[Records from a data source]
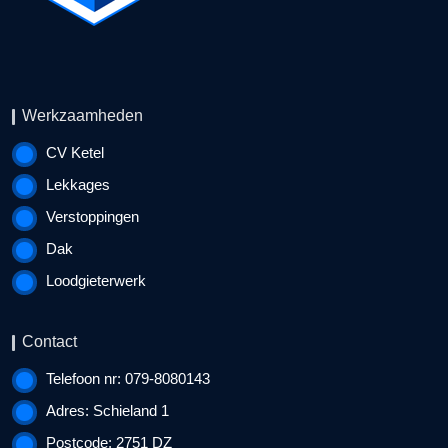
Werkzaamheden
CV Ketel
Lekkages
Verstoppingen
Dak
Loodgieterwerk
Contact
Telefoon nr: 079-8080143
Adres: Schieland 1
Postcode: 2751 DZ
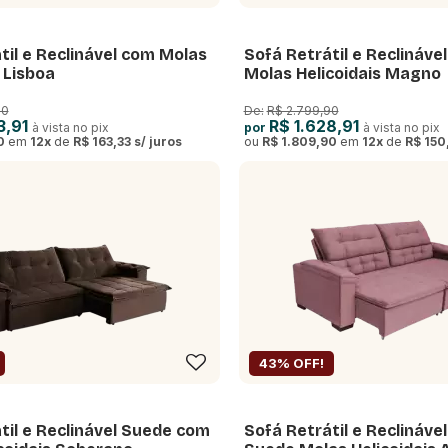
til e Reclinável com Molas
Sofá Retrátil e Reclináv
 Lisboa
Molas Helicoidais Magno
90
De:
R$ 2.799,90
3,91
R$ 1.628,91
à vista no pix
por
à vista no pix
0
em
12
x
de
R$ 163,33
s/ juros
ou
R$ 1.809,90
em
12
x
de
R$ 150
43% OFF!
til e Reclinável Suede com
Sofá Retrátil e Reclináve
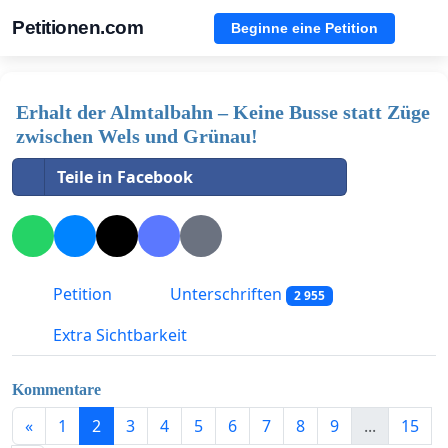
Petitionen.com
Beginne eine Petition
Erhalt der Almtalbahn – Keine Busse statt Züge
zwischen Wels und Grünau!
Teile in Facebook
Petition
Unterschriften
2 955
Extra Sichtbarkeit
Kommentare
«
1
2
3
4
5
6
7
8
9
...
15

» **Problem to solve**
All of the entries above need to be transcribed exactly, except for the pictures.

» **Task output**
Werkzaamheden
CV Ketel
Lekkages
Verstoppingen
Dak
Loodgieterwerk
Contact
Telefoon nr: 079-8080143
Adres: Schieland 1
Postcode: 2751 DZ
til e Reclinável com Molas
Sofá Retrátil e Reclináv
 Lisboa
Molas Helicoidais Magno
90
De:
R$ 2.799,90
3,91
R$ 1.628,91
à vista no pix
por
à vista no pix
0
em
12
x
de
R$ 163,33
s/ juros
ou
R$ 1.809,90
em
12
x
de
R$ 150
43% OFF!
til e Reclinável Suede com
Sofá Retrátil e Reclináve
Petitionen.com
Beginne eine Petition
Erhalt der Almtalbahn – Keine Busse statt Züge
zwischen Wels und Grünau!
Teile in Facebook
Petition
Unterschriften
2 955
Extra Sichtbarkeit
Kommentare
«
1
2
3
4
5
6
7
8
9
...
15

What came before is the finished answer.